Items: 12 picture cards (make sure only the picture is visible on each card, not the word)

What to do

Note: Students should master the earlier activity Phoneme identification with sound-it-out chips before working on this activity.

  1. Give each student three chips. Make the chips that students use here similar to the letter card chips they will use later but without printed letters. In this way they make the chip-sound connection now and the letter-sound connection more easily later. Select a picture card for a three-phoneme word such as nail and put it where the group can see it. We’re going to use these chips to stand for each sound in this word: nail. I want you to place one chip in front of you as you say each sound in the word. My turn first: nnnayyylll. Place a chip each time you say a sound until you have three chips in a row.
  2. Now you do the same: say each sound in nail and put one chip down for each sound. Ready? Students: nnnayyylll. If a student has trouble (eg, putting chips down out of step with the sounds), model for her and have her try again. If she still has difficulty, try leaving the three chips down and having her point to each chip as she says the sound.
  3. That’s great. Okay, now listen carefully because in a moment I’m going to try to trick you. Point to your first chip and say, This first chip stands for the first sound in nail. What is the first sound in nail? Students: /n/. Right! /n/. The middle chip stands for the middle sound in nail. What sound is that? Students: /ay/. Right! /ay/. The last chip stands for the last sound in nail. What sound is that? Students: /l/. Right! /l/.
  4. So let’s see if I can trick you. What sound does this chip stand for? Point to the first chip. If students have trouble, say, listen again: nnnayyylll. Point to each chip as you say the word slowly. What sound does this chip stand for? Correct! /n/.
  5. Now I’ll try to trick you again. What sound does this chip stand for? Point to the last chip. Again, help students who have difficulty with this. Right! /l/ is the middle sound in nail: nnnayyylll.
  6. Next, select the picture card for another three-phoneme word, say, dice. Okay, let’s try another. Pick up your chips. Now we’re going to use your chips to stand for each sound in this word: dice. Put one chip down for each sound in dice and say the word slowly as you put chips down. Ready? Students: diiisss. Perfect. Now let’s see if I can trick you. What sound does this chip stand for? Point to the first, middle, or last chip. Provide further support and modeling as needed.
  7. Continue with other three-phoneme words.
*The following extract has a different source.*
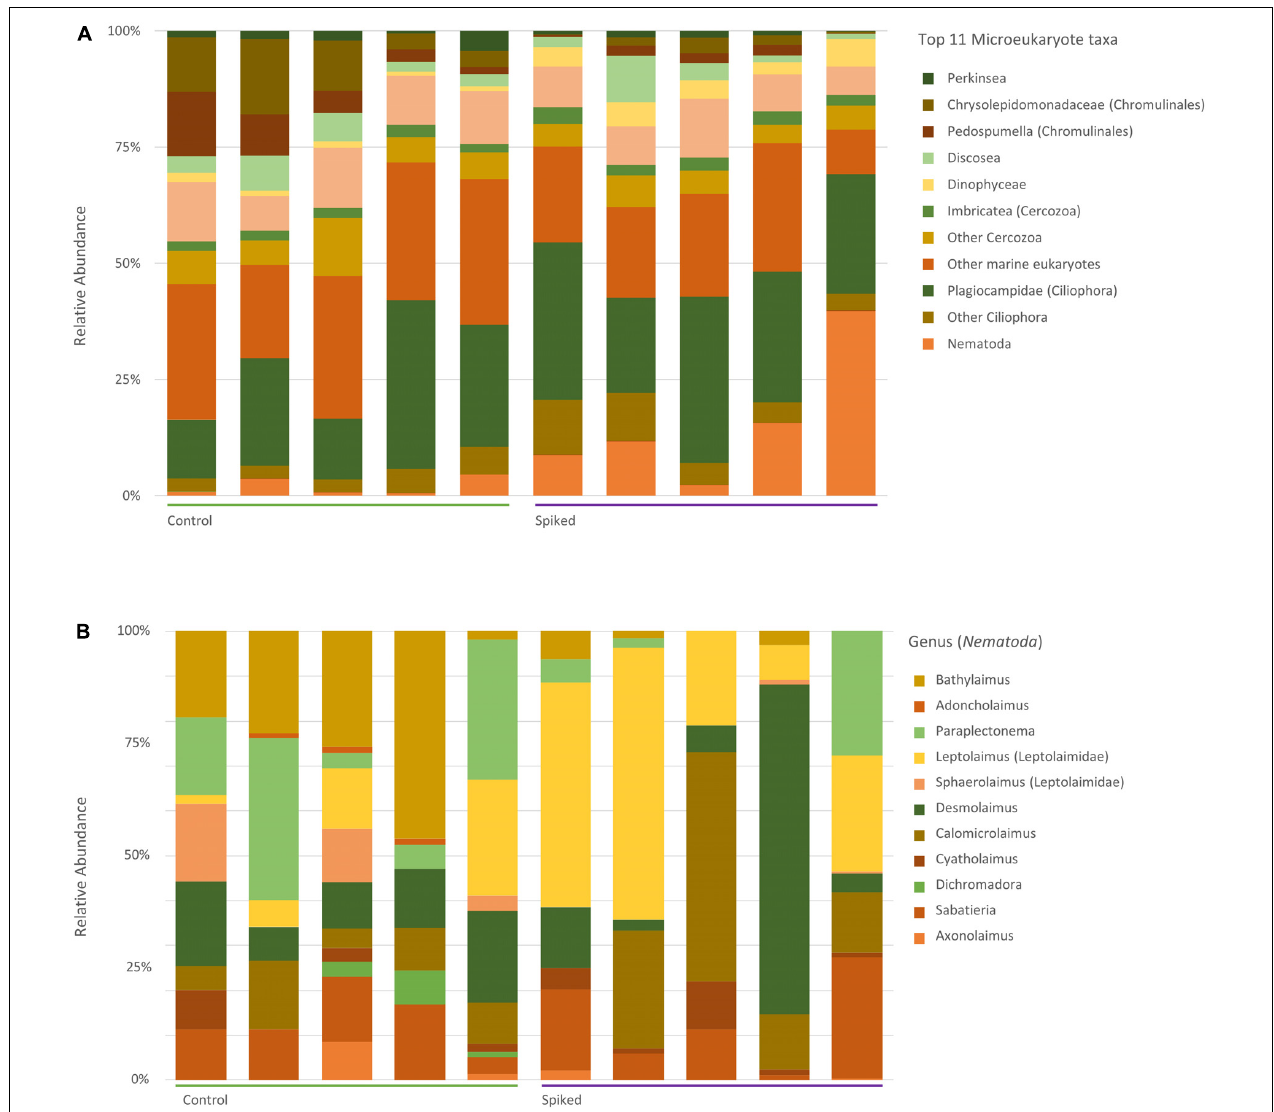
FIGURE 5 | Relative abundance of the top 11 most common taxa reported for the 18S rRNA (A) and the most common genera amongst nematodes (B)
Watch for struggling students and give them an individual turn.
  8. Once students have mastered three-phoneme words, give them four and then five chips and practice with longer words such as elbow (four phonemes: e-l-b-ow) and zebra (five phonemes: z-e-b-r-a).
  9. Make a note in an Activity Log for students who continue to have difficulties.

About this activity

This activity is based on a procedure pioneered by Daniel Elkonin (see reference). The activity is sometimes performed with boxes drawn on paper into which students push chips. Here, we just use chips so that students come to associate them with sounds and will find it easier to make the transition to chips with letters printed on them.